Tasks for this exercise:
1) In the patent claims, which disease is named as an optional example of a neurocognitive disease?
2) Reproduce the patent claims word for word, beginning at "46. A computer" and stopping after "claims 13 - 22.".

Selected excerpt:
= Beginning of Section =
42. The system of any of claims 35 - 41 , wherein the neurological disorder is a neurocognitive disease, which is optionally Alzheimer’s disease.
43. The system of any of claims 35 - 42, wherein the determination means compares the number and/or intensity of nodes defined as sinks in the posterior lobe to a predetermined value, and/or compares the number and/or intensity of nodes defined as sources in the temporal and/or frontal lobes to a predetermined value.
44. The system of claim 43, wherein the determination means determines a patient to be at a high risk of susceptibility if the number and/or intensity of nodes defined as sinks in the posterior lobe exceeds a predetermined value and/or if the number and/or intensity of nodes defined as sources in the temporal and/or frontal lobes exceeds a predetermined value.
45. A computer program comprising executable code stored on a non-transitory storage medium which, when run on a computer, causes the computer to perform the method of any of claims 1 - 12.
46. A computer program comprising executable code stored on a non-transitory storage medium which, when run on a computer, causes the computer to perform the method of any of claims 13 - 22.
47. A method of any of claims 1-12, or a system of any of claims 23-34, or a computer program of claim 45, wherein the patient response to a neuropharmacological intervention is determined in the context of a clinical trial for assessing the efficacy of a pharmaceutical in the treatment of the or a neurocognitive disease, and the the efficacy of the pharmaceutical is assessed in whole or in part based on comparison of the patient group response with a comparator group who have not received the intervention.
= End of Section =
[Human pose keypoint data]
= Beginning of Section =
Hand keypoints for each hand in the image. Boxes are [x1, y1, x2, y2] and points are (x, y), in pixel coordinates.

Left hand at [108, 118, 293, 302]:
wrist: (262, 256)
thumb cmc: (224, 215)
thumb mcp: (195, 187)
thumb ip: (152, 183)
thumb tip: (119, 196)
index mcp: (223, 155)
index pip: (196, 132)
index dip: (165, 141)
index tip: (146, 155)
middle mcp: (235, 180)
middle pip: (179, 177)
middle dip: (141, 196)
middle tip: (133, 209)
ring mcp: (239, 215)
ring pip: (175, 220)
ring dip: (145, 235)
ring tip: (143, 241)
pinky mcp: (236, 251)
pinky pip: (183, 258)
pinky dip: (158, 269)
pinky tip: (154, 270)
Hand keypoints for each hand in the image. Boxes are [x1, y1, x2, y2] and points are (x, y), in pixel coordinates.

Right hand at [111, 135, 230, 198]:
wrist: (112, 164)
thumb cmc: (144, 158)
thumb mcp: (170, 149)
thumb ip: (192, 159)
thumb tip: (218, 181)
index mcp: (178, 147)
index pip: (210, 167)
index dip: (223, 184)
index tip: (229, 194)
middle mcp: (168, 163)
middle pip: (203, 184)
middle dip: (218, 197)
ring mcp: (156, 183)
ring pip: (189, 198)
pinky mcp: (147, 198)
= End of Section =
Task solutions:
1) Alzheimer’s disease

2)
46. A computer program comprising executable code stored on a non-transitory storage medium which, when run on a computer, causes the computer to perform the method of any of claims 13 - 22.